Seventy miles southwest of Atlanta, deep in the lush, green, aromatic countryside lies a sleepy old rehabilitation center: The Roosevelt Warm Springs Institute for Rehabilitation (also called the Roosevelt Institute or Georgia Warm Springs). It sprawls on 900 acres as a monument - almost a shrine - to Franklin D. Roosevelt, its founder. The Roosevelt Institute is constructed as a village very similar to a German health spa. Besides having medical and recreational facilities, its campus has a chapel, schoolhouse, approximately ten cottages, two lodges, a firehouse, and a picnic area. The town of Warm Springs, within 2 miles, is filled with close to 100 enticing little tourist shops and attractions.
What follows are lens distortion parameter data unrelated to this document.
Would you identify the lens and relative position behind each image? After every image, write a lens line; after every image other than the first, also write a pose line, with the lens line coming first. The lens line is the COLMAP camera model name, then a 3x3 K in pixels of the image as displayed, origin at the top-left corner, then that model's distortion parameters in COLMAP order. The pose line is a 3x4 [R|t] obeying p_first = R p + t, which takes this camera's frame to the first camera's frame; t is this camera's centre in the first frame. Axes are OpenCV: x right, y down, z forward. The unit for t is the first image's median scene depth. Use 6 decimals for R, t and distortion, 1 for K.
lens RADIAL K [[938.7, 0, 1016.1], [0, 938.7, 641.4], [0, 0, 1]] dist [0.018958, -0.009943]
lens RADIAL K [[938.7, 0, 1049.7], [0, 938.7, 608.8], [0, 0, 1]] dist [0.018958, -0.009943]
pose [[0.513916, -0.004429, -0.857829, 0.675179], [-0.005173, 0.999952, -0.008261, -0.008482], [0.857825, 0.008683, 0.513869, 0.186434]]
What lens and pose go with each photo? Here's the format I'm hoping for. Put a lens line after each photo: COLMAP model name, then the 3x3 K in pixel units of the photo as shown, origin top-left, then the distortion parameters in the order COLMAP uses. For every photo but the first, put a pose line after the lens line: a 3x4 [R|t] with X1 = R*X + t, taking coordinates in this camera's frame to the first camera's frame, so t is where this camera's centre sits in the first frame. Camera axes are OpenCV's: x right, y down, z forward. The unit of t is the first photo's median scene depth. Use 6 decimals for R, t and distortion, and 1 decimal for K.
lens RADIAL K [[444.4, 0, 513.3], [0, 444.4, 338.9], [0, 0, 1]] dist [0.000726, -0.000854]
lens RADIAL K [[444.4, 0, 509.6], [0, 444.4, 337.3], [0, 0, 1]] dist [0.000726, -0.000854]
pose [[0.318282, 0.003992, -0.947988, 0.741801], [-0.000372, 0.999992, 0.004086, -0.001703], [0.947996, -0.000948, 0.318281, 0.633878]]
These include Roosevelt's personal haven, the Little White House, and the famous Old Pools, which have been transformed into historic sites to visit.

Listening closely, a visitor strolling these grounds can almost detect in the whispering pines, the spirited laughter of mid-20th century children who, as they recovered from paralyzing polio, splashed in a game of water polo with FDR himself. It is a gracious neoclassical jewel of America's past that could be fully revitalized and rediscovered by and for those of us who could benefit from its barrier-free health and wellness services. In fact, having many of the necessary recreational, housing and medical facilities already in place, this Institute has the potential to become a residential wellness center for visitors with disabilities and their friends who might need and want to take a health vacation. A closer look at both the 75-year old Institute and its 5-year old Center for Therapeutic Recreation (CTR) with Camp Dream may elucidate its collective potential as a health vacation site.